═════ PASSAGE PROVIDED

Jake Sullivan, Joe Biden’s national security adviser, said in a statement on Wednesday that while Opec and its allies had “recently agreed to production increases”, the boost would “not fully offset previous production cuts that Opec+ imposed during the pandemic until well into 2022”.

“At a critical moment in the global recovery, this is simply not enough,” Sullivan said, adding that the US was “engaging with relevant Opec+ members on the importance of competitive markets in setting prices”.

US petrol prices have risen alongside soaring motor fuel demand as the American economy has reopened following Covid-19 related lockdowns. Petrol is selling for an average of $3.19 a gallon across the country, up almost 50 per cent from the same time last year, according to the AAA, an automobile association.

The highest ever recorded national average price was more than $4.10 a gallon, in 2008.

══════════

▸ **REQUIREMENT**
Reproduce the full passage on Opec+ production and US petrol prices word for word.

═════ PROVIDED DATA

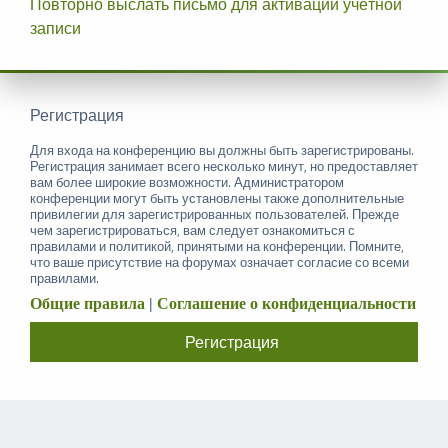
Повторно выслать письмо для активации учётной
записи
Регистрация
Для входа на конференцию вы должны быть зарегистрированы.
Регистрация занимает всего несколько минут, но предоставляет
вам более широкие возможности. Администратором
конференции могут быть установлены также дополнительные
привилегии для зарегистрированных пользователей. Прежде
чем зарегистрироваться, вам следует ознакомиться с
правилами и политикой, принятыми на конференции. Помните,
что ваше присутствие на форумах означает согласие со всеми
правилами.
Общие правила
|
Соглашение о конфиденциальности
Регистрация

══════════

▸ **YOUR RESPONSE**
Jake Sullivan, Joe Biden’s national security adviser, said in a statement on Wednesday that while Opec and its allies had “recently agreed to production increases”, the boost would “not fully offset previous production cuts that Opec+ imposed during the pandemic until well into 2022”.

“At a critical moment in the global recovery, this is simply not enough,” Sullivan said, adding that the US was “engaging with relevant Opec+ members on the importance of competitive markets in setting prices”.

US petrol prices have risen alongside soaring motor fuel demand as the American economy has reopened following Covid-19 related lockdowns. Petrol is selling for an average of $3.19 a gallon across the country, up almost 50 per cent from the same time last year, according to the AAA, an automobile association.

The highest ever recorded national average price was more than $4.10 a gallon, in 2008.